ACTION ITEM — Copy out all the lines in the records that include the word "else".

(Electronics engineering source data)
>>>>

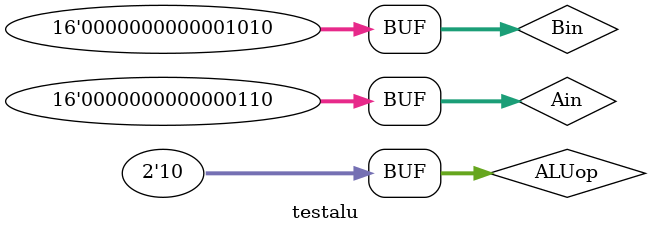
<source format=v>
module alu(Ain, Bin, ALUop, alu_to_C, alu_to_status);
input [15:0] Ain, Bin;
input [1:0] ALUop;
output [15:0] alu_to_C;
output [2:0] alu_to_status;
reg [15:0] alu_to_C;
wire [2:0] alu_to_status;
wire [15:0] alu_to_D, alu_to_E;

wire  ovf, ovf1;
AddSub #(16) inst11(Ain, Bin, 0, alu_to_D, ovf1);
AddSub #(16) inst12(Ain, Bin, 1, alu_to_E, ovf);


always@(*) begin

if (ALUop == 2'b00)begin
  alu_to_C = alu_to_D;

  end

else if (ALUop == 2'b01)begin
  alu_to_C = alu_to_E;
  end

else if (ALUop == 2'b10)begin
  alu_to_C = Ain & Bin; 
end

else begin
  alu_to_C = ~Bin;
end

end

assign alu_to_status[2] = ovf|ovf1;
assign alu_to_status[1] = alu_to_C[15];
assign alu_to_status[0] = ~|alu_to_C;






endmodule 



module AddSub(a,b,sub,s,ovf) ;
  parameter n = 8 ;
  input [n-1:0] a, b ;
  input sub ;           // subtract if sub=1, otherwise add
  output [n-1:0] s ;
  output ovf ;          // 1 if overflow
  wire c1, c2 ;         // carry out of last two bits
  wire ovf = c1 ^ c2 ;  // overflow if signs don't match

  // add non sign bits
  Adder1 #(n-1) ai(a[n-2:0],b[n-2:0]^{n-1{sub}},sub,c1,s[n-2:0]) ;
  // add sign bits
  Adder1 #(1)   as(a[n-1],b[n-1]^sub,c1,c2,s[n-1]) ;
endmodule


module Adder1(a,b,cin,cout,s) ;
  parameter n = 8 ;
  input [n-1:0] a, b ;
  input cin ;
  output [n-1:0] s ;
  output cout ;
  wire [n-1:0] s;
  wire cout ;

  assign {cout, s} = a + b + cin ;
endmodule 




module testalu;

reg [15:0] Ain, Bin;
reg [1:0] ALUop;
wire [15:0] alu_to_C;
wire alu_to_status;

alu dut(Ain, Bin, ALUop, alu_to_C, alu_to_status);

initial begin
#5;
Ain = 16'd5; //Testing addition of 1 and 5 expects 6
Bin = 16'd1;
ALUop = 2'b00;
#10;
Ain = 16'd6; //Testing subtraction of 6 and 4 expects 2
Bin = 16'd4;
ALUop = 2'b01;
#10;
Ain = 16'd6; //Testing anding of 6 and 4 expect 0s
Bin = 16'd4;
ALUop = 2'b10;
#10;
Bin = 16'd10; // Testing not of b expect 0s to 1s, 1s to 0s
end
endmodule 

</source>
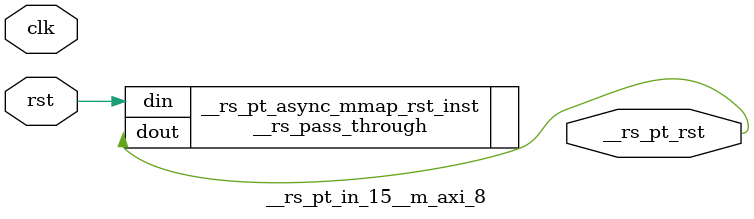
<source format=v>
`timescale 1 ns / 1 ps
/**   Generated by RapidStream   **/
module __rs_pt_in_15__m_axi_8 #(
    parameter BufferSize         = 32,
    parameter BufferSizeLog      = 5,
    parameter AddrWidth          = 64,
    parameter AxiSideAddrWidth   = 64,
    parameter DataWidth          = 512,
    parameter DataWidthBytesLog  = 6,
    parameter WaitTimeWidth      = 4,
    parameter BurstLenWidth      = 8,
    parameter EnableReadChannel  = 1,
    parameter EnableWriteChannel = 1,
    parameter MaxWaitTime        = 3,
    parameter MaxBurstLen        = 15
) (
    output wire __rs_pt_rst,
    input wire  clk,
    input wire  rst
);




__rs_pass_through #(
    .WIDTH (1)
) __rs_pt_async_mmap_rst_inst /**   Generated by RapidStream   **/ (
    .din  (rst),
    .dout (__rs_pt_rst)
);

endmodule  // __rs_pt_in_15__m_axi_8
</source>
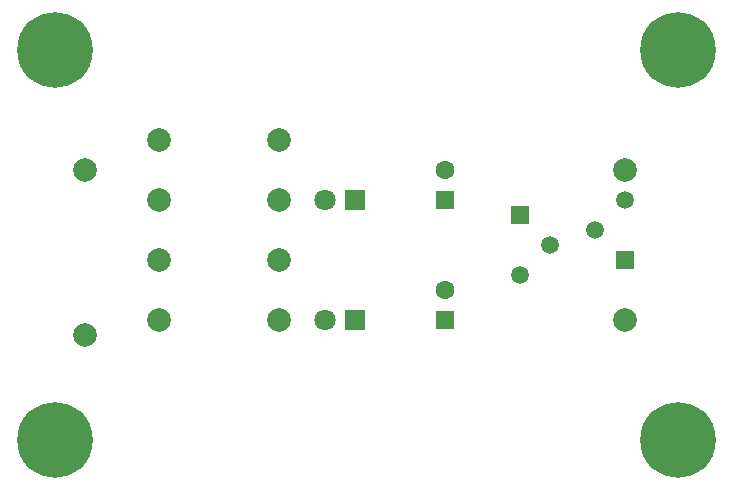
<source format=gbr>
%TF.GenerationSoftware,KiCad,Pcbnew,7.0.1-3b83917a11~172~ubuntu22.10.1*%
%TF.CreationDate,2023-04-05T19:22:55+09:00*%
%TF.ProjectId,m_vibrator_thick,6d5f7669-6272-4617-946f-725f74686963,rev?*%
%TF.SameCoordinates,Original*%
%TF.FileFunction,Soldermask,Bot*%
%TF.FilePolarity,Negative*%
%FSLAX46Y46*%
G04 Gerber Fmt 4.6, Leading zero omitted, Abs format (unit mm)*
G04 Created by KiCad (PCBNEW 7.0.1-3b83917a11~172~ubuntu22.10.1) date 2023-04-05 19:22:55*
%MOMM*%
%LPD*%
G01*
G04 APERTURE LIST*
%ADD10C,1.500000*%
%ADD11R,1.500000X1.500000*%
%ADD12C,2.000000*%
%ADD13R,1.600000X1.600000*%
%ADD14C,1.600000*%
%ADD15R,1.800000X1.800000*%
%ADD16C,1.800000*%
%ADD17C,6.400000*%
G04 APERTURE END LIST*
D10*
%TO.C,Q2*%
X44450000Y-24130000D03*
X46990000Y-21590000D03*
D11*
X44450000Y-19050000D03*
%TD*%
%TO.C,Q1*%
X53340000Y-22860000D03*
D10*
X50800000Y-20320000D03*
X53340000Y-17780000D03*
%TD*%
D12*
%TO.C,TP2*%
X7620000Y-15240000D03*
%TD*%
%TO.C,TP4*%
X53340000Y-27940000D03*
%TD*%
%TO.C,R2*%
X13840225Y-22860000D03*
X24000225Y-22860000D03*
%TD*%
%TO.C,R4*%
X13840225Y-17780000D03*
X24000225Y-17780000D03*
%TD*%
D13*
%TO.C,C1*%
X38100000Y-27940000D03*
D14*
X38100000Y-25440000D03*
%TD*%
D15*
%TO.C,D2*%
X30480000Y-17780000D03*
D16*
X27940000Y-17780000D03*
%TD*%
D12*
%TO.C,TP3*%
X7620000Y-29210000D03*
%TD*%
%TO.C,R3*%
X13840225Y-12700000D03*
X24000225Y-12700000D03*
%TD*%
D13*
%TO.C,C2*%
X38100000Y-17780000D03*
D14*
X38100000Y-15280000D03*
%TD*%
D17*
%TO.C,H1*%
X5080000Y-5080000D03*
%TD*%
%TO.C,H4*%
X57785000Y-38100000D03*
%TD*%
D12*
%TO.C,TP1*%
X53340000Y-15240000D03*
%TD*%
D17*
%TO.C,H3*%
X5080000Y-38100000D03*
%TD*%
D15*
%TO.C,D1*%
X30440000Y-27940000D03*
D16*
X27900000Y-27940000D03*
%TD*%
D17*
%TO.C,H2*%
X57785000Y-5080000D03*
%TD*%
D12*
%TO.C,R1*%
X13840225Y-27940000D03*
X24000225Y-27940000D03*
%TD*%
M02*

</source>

<<<<
>>>>

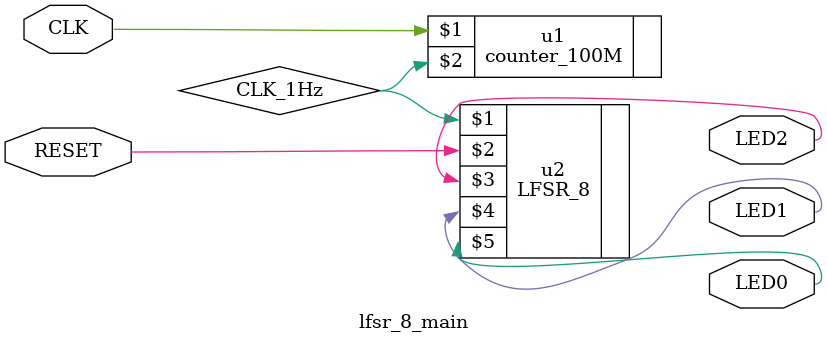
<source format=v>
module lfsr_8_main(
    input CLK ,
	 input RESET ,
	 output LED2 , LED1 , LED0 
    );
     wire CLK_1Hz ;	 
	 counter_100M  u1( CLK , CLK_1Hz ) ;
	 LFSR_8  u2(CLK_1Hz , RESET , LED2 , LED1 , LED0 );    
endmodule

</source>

<<<<
>>>>

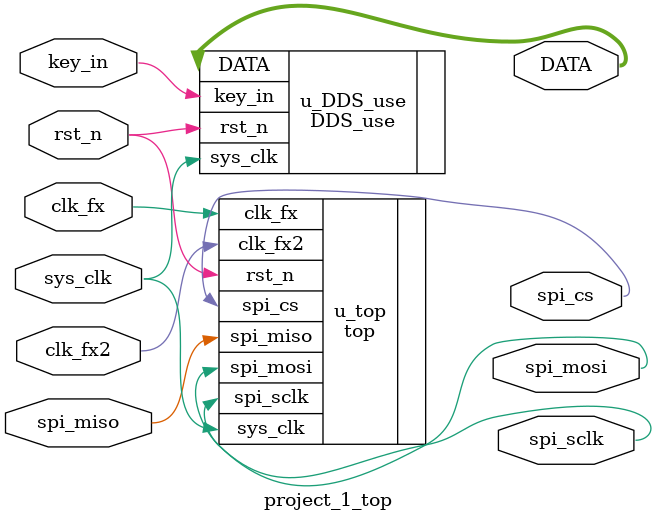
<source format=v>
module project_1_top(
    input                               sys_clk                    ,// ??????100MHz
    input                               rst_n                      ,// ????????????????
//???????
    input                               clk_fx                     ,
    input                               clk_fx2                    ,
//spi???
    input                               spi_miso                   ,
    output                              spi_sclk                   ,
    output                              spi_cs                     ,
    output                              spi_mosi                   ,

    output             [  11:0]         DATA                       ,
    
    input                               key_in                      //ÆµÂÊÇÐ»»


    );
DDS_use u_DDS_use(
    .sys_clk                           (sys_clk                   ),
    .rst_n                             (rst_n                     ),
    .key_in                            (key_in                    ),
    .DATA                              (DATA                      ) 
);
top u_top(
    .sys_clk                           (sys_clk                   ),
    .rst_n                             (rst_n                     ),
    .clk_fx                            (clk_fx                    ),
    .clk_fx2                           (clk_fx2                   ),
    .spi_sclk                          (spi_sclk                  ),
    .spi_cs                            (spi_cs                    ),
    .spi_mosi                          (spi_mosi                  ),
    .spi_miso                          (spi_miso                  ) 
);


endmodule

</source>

<<<<

WRITTEN ANSWER —
else if (ALUop == 2'b01)begin
else if (ALUop == 2'b10)begin
else begin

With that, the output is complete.